A 23-year-old female presented with a 6-month history of severe generalized atopic dermatitis and recurrent urticaria with two episodes of angioedema after consumption of grapes and mandarins. She also reported seasonal allergic rhinitis since childhood (August–September).Component-resolved diagnostics were performed using ImmunoCAP ISAC.

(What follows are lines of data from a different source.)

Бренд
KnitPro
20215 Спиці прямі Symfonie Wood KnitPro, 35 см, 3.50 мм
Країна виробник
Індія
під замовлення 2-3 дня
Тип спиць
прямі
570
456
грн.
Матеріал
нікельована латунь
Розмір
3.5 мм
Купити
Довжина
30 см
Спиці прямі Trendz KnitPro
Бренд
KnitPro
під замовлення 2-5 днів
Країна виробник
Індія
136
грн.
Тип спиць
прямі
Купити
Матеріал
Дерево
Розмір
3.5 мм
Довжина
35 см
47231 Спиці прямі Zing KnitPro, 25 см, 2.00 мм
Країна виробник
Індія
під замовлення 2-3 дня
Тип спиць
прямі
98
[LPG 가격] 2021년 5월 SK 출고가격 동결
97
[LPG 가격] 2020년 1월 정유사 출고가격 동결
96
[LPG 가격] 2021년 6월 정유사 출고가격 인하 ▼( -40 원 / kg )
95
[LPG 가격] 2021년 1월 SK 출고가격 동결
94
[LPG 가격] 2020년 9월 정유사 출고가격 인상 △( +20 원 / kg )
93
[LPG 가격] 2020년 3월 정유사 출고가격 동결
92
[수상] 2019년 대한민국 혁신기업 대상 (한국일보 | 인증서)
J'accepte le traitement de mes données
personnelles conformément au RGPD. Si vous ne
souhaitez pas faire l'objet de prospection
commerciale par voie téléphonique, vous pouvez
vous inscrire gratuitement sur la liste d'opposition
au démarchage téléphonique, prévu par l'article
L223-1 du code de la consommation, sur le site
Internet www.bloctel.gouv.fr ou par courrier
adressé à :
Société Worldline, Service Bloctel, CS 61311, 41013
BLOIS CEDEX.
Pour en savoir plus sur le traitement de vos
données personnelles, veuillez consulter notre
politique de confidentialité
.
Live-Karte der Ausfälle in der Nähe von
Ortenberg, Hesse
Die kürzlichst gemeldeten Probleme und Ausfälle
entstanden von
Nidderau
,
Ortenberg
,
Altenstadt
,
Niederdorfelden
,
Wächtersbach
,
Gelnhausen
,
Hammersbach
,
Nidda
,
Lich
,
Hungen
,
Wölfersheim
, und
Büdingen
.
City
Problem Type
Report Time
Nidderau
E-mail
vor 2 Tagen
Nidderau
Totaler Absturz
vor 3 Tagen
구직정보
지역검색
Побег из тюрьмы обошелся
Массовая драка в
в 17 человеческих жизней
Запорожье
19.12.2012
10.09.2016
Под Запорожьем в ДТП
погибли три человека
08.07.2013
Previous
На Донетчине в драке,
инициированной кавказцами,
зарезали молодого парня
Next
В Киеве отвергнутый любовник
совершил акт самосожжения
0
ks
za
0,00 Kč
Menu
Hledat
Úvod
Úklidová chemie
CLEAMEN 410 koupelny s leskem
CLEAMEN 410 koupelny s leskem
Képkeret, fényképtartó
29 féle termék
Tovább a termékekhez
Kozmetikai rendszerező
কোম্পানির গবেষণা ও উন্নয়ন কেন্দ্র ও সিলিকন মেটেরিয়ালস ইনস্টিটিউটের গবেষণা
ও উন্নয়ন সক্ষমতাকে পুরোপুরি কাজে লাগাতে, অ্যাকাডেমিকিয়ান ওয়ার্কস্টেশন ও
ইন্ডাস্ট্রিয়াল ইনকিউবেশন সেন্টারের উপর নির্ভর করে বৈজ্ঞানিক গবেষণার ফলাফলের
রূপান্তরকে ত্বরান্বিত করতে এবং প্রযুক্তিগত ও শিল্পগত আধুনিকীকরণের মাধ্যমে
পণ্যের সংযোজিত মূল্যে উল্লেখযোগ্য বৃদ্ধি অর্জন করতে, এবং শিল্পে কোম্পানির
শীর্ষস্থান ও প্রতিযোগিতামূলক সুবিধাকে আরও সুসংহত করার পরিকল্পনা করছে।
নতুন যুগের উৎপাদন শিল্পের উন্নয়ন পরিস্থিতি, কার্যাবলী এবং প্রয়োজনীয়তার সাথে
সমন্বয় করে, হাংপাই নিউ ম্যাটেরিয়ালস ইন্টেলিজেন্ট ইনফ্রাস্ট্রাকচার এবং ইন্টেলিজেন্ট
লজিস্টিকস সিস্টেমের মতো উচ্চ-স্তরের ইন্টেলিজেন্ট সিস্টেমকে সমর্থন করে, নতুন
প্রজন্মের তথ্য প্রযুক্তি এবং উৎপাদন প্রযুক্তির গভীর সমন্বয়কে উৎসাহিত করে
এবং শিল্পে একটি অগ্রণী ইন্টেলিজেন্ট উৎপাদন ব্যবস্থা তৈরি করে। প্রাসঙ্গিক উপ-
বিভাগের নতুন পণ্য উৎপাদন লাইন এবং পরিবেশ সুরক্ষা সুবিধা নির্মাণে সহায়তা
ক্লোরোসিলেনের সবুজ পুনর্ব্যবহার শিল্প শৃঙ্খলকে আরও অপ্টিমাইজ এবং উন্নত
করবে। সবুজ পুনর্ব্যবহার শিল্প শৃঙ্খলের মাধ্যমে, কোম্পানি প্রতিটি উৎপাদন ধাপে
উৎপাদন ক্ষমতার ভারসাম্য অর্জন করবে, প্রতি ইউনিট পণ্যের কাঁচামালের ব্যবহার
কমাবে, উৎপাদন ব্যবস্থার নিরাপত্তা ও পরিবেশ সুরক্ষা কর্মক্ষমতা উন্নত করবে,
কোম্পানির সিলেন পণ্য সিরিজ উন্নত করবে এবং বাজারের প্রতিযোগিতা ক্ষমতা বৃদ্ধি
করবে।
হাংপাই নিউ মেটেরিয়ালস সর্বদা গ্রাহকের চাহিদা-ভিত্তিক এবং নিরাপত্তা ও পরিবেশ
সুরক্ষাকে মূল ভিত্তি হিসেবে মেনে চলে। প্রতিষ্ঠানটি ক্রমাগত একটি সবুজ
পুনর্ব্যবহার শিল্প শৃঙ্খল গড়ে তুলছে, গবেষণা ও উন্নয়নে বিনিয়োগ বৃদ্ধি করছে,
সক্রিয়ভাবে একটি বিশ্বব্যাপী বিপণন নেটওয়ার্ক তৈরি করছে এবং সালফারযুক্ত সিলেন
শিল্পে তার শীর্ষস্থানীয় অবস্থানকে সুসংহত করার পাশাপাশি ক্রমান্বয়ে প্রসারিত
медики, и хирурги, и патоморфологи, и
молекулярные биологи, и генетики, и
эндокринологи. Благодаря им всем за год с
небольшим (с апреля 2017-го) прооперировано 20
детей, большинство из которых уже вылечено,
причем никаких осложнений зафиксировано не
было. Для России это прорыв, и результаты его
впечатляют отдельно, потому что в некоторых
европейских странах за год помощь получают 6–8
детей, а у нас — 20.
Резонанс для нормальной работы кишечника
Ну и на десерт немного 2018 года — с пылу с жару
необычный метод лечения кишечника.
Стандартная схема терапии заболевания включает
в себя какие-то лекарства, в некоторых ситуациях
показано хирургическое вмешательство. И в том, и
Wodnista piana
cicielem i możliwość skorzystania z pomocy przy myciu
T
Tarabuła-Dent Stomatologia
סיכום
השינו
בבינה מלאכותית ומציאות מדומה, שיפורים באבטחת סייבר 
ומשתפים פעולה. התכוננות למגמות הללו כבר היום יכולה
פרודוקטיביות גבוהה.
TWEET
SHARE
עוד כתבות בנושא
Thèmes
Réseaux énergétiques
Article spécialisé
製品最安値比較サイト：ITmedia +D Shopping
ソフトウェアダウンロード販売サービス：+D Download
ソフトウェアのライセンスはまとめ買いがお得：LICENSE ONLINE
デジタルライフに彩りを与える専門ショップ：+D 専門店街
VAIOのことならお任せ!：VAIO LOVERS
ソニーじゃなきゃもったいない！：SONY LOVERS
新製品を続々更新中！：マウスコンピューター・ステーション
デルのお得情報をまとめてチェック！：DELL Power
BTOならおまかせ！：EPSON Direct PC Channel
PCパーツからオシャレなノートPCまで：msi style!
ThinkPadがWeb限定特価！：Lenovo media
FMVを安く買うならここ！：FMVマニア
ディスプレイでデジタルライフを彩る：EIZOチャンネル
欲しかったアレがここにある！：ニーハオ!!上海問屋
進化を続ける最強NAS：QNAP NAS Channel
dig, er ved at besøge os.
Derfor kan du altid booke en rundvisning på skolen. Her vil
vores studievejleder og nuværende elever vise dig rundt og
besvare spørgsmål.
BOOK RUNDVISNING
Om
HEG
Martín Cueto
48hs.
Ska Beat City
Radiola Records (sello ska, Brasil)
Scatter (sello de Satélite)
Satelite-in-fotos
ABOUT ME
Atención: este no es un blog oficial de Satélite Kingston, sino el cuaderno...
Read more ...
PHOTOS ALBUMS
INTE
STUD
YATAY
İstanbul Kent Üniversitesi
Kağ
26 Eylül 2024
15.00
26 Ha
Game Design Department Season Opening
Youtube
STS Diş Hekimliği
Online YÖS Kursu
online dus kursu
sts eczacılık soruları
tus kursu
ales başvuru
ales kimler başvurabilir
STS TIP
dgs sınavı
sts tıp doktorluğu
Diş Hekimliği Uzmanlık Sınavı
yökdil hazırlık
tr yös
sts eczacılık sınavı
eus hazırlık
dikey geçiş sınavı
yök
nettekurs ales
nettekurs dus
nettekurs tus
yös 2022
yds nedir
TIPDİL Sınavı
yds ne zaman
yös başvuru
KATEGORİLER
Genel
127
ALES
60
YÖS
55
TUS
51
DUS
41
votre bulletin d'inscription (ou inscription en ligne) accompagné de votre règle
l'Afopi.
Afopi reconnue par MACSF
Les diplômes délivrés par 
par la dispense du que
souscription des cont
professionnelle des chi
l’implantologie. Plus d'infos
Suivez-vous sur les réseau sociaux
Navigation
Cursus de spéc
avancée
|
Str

IgE sensitization to multiple LTPs was detected: Tri a 14 (1.7 ISU-E), Ara h 9 (0.4 ISU-E), Cor a 8 (1.2 ISU-E), Jug r 3 (7.6 ISU-E), Pru p 3 (2.7 ISU-E), Pla a 3 (1.6 ISU-E), Ole e 7 (0.4 ISU-E), with a marked sensitization to Art v 3 (69 ISU-E). Sensitization to Artemisia defensin Art v 1 (25 ISU-E) was also identified.An LTP-avoidance diet (raw and processed foods) and symptomatic treatment with antihistamines and emollients were initiated. Despite high-dose antihistamines, atopic dermatitis remained poorly controlled. After the pollen season, AIT with Artemisia  allergoid was started following a standard protocol.After 6 months of AIT, antihistamines were successfully discontinued without recurrence of urticaria, and a significant improvement in skin condition was observed.

Conclusion

LTP syndrome with predominant sensitization to Artemisia vulgaris LTP (Art v 3) can be successfully managed with pollen allergen immunotherapy, suggesting a potential role of AIT in selected patients with LTP syndrome.